The remarks have been criticized as “defeatist” not only by the HHK but also major opposition parties such as the Armenian Revolutionary Federation (Dashnaktsutyun) and Zharangutyun (Heritage). Some of the critics have drawn parallels with Ter-Petrosian’s past conciliatory rhetoric on Karabakh that cost him the post of president in 1998.

Nikoyan also recalled that discourse. But he speculated that the ex-president, who made a political comeback nearly two years ago, has rekindled it in order to prepare ground for his final retirement.
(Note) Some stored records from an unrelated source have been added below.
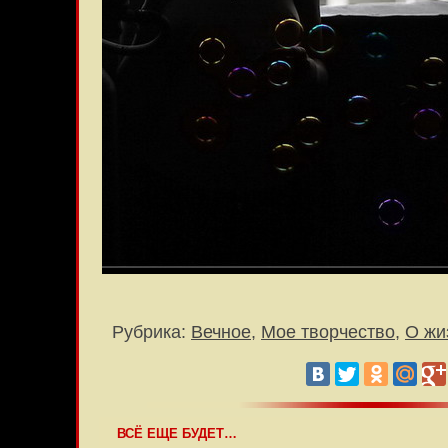
Рубрика:
Вечное
,
Мое творчество
,
О жиз
ВСЁ ЕЩЕ БУДЕТ…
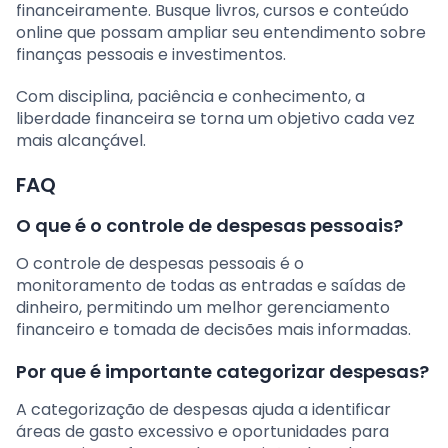
financeiramente. Busque livros, cursos e conteúdo
online que possam ampliar seu entendimento sobre
finanças pessoais e investimentos.
Com disciplina, paciência e conhecimento, a
liberdade financeira se torna um objetivo cada vez
mais alcançável.
FAQ
O que é o controle de despesas pessoais?
O controle de despesas pessoais é o
monitoramento de todas as entradas e saídas de
dinheiro, permitindo um melhor gerenciamento
financeiro e tomada de decisões mais informadas.
Por que é importante categorizar despesas?
A categorização de despesas ajuda a identificar
áreas de gasto excessivo e oportunidades para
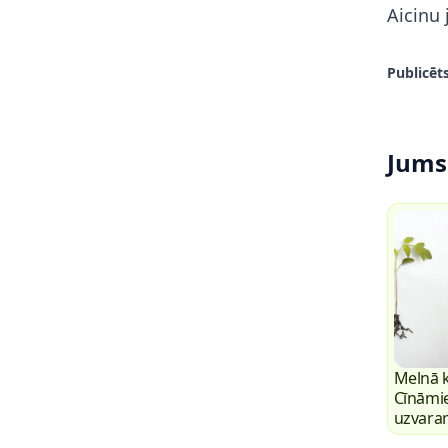
Aicinu
Publicēts
Jums 
Melnā k
Cīnāmi
uzvara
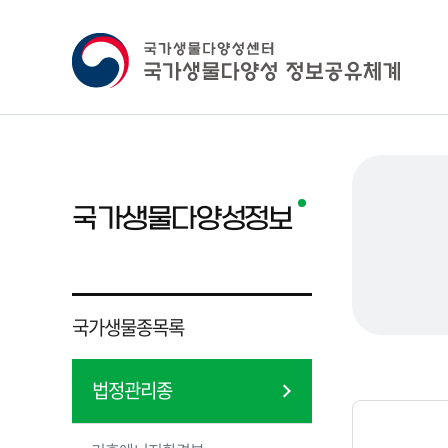
국가생물다양성정보
국가생물종목록
법정관리종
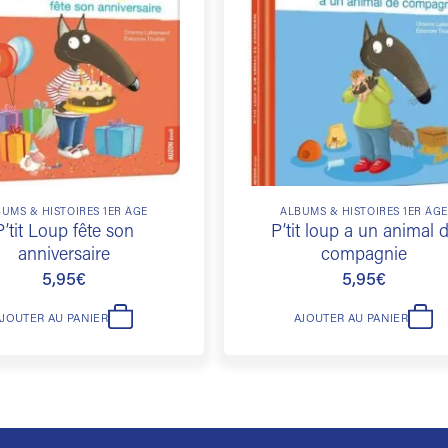
à la
liste de
souhaits
UMS & HISTOIRES 1ER ÂGE
ALBUMS & HISTOIRES 1ER ÂG
P’tit Loup fête son
P’tit loup a un animal 
anniversaire
compagnie
5,95
€
5,95
€
AJOUTER AU PANIER
AJOUTER AU PANIER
“I am deeply convinced that the statement was primarily addressed to his entourage,” Nikoyan told a news conference. “What he meant to say was, ‘This is my line of thinking. You want something different, whereas I want to retire. Let me retire and don’t demand vigorous actions from me.’”

Ter-Petrosian has favored a cautious strategy of challenging Armenia’s leadership since his failed bid to return to power in the February 2008 presidential election. Still, one of his top aides announced late last week that the HAK will soon launch a new campaign of anti-government demonstrations in Yerevan.